§ **DIRECTIONS**
Pictures should be excluded; otherwise, copy every entry exactly.

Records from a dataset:
[Start of section]
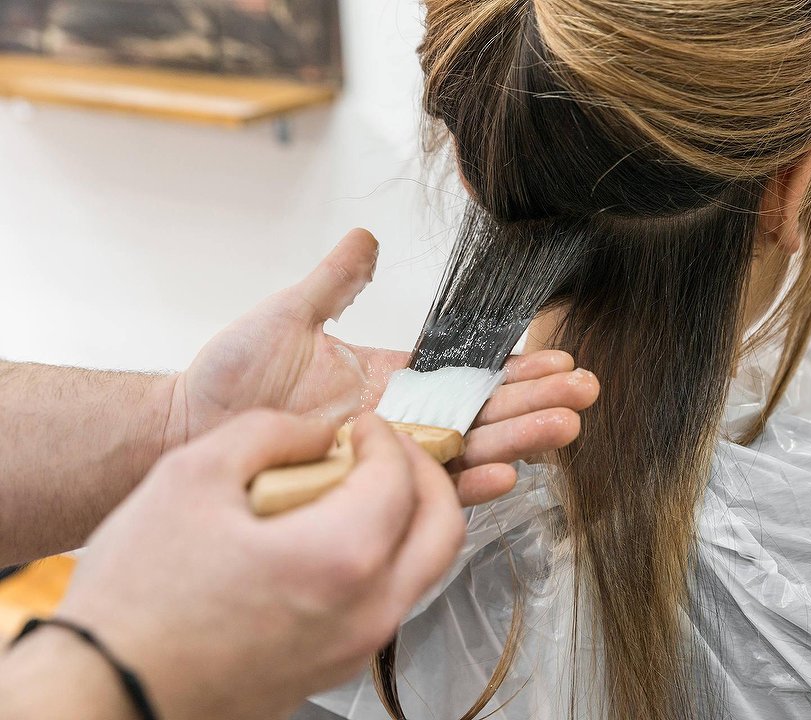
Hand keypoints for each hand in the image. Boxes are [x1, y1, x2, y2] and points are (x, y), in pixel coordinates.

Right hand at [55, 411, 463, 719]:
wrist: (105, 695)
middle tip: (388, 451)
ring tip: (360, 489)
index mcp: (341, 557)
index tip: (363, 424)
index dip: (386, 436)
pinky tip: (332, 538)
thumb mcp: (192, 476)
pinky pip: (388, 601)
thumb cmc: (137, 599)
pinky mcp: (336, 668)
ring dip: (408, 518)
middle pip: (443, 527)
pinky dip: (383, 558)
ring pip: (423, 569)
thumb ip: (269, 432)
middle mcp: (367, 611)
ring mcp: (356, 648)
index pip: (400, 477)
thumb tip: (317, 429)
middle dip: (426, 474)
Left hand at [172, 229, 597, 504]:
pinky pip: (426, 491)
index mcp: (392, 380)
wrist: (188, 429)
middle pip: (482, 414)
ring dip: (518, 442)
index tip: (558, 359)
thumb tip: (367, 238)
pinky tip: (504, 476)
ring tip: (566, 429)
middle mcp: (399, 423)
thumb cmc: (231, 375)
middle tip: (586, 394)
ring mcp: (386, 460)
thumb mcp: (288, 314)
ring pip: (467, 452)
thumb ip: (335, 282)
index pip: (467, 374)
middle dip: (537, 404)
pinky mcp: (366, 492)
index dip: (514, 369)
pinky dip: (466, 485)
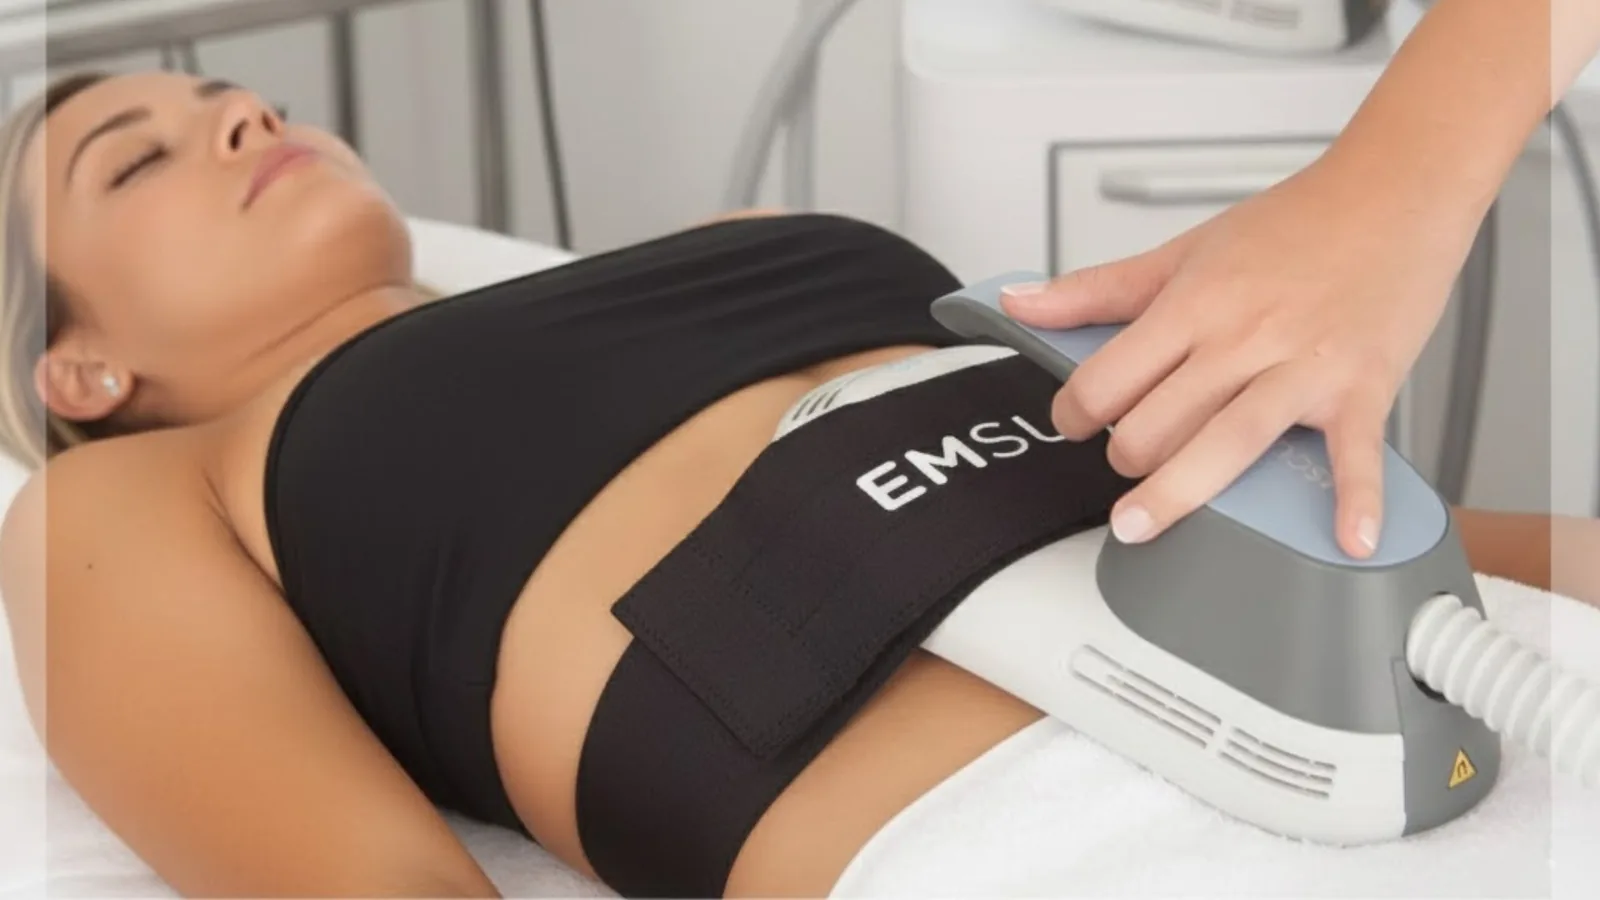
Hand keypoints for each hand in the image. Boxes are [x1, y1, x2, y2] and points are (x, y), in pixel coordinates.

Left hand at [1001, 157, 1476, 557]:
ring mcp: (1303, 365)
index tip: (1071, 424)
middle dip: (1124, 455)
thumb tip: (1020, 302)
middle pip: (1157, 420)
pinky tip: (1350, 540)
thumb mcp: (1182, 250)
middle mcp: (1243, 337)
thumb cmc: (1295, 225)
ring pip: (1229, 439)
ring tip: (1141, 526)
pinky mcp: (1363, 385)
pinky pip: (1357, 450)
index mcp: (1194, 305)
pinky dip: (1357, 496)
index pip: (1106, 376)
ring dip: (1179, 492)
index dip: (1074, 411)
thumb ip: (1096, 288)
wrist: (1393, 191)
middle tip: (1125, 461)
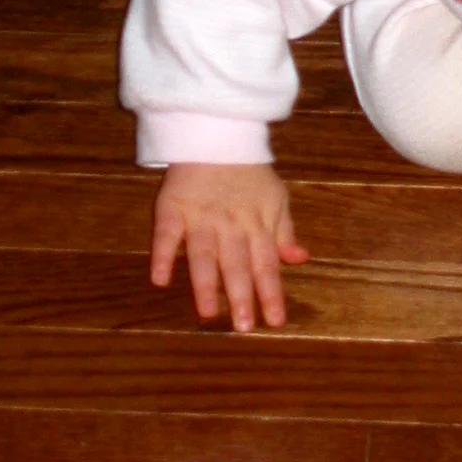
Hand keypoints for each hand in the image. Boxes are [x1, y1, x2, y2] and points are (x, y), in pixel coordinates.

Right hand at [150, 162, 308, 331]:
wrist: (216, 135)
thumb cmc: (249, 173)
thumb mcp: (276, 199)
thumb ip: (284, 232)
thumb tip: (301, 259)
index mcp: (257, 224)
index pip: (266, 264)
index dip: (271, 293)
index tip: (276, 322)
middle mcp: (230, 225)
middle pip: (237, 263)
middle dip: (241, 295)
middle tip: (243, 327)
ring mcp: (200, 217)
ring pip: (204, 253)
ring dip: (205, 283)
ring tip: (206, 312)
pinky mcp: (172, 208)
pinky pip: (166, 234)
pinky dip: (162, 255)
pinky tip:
[End of section]
§ **RESPONSE TO THIS EXERCISE**
Hand keypoints for each hand in the image. Boxes are [x1, y1, x2, y2] and points are (x, y), in pixel coordinates.

Right hand at [55, 411, 463, 719]:
wrist: (105, 695)
middle tip: (388, 451)
ring tip: (360, 489)
index mcp: (341, 557)
index tip: (363, 424)
index dip: (386, 436)
pinky tip: (332, 538)
thumb mcp: (192, 476)
pinky pip: (388, 601)
thumb cmc: (137, 599)
pinky mcp: (336, 668)
ring dip: (408, 518)
middle pip: (443, 527)
pinky dip: (383, 558)
ring pip: (423, 569)
thumb ip: (269, 432)
middle mcp: (367, 611)
ring mcp: (356, 648)
index pip: (400, 477)
thumb tip: (317, 429)
middle dip: (426, 474)
Left hand at [172, 229, 597, 504]:
pinky pip: (426, 491)
index mcp: (392, 380)
wrist: (188, 429)
middle pip: (482, 414)
ring dip: (518, 442)
index tip: (558, 359)
thumb tip: (367, 238)
pinky tip: (504, 476)
ring tip: (566, 429)
middle mcp: (399, 423)
thumb cmc: (231, 375)
middle tip: (586, 394)
ring mcp: (386, 460)
thumb mcp: (288, 314)
ring pip: (467, 452)
thumb ip: (335, 282)
index pip: (467, 374)
middle dip: (537, 404)
pinky mcp: (366, 492)
index dip: (514, 369)
pinky dip: (466, 485)
Hand keypoints for each hand in the image. Boxes are [x1, y1, x2, y2] and points are (x, y), in pixel coordinates.

Left hand at [1001, 157, 1476, 557]:
ring mcp: (1303, 365)
index tip: (1071, 424)
middle dip: (1124, 455)
thumb tip: (1020, 302)
middle pip: (1157, 420)
pinky tip: (1350, 540)
thumb mcp: (1182, 250)
middle mcp: (1243, 337)
thumb cmc: (1295, 225)
ring pip: (1229, 439)
ring tip: (1141, 526)
pinky mcp: (1363, 385)
pinky pip: (1357, 450)
index mcp: (1194, 305)
pinky dip: (1357, 496)
index pip: (1106, 376)
ring dip: (1179, 492)
index dip: (1074, 411)
thumb ip: (1096, 288)
wrist: (1393, 191)
middle tip: (1125, 461)
Hand keypoints for each hand in the image. Boxes are [x1, y1, x2, y2] and points are (x, y), in pixel coordinates.

Right hand at [150, 162, 308, 331]:
wrist: (216, 135)
thumb cmc: (249, 173)
thumb mcp: (276, 199)
thumb ip: (284, 232)
thumb tip: (301, 259)
index mcp: (257, 224)
index pip: (266, 264)
index dip: (271, 293)
index tip: (276, 322)
middle mcp: (230, 225)
middle pip: (237, 263)
middle dip: (241, 295)
middle tip: (243, 327)
ring mcp: (200, 217)
ring pip: (204, 253)
ring dip: (205, 283)
ring tip: (206, 312)
pinky mcp: (172, 208)
pinky pip: (166, 234)
pinky dip: (162, 255)
pinky tip:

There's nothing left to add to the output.